§ WORK REQUIRED: Can you repeat the listing from the line with "left ankle: (666, 1123, 8)" through the end, changing "Person" to "Figure" and leaving everything else as it is?

§ EXTRACTED MATERIAL:

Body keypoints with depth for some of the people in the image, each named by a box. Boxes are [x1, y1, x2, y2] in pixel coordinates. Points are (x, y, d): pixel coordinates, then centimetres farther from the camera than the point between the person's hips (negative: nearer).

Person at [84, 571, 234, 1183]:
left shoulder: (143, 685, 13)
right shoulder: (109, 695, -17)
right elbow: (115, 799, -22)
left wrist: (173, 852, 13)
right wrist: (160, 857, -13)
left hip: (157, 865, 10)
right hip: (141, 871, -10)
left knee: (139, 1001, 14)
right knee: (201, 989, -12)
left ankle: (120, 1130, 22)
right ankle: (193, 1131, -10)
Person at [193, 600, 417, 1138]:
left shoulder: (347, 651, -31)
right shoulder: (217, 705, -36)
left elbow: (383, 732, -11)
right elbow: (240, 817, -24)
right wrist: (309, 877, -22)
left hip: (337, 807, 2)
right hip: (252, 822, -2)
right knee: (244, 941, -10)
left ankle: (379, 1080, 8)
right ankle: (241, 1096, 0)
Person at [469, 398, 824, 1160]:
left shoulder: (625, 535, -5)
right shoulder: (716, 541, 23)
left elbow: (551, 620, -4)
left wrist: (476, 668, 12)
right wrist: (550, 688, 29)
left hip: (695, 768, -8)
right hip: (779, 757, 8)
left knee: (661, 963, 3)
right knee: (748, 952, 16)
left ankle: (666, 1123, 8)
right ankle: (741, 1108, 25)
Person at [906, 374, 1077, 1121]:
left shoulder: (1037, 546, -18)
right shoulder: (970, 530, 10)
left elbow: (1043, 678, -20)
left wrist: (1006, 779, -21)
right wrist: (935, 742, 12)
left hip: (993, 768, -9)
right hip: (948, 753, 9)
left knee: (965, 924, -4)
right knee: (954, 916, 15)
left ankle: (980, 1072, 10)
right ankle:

§ TASK ANSWER:
left ankle: (666, 1123, 8)
right ankle: (741, 1108, 25)
Figure at [906, 374, 1077, 1121]:
left shoulder: (1037, 546, -18)
right shoulder: (970, 530, 10)
left elbow: (1043, 678, -20)
left wrist: (1006, 779, -21)
right wrist: (935, 742, 12)
left hip: (993, 768, -9)
right hip: (948, 753, 9)
left knee: (965, 924, -4)
right knee: (954, 916, 15)
left ankle: (980, 1072, 10)
right ankle:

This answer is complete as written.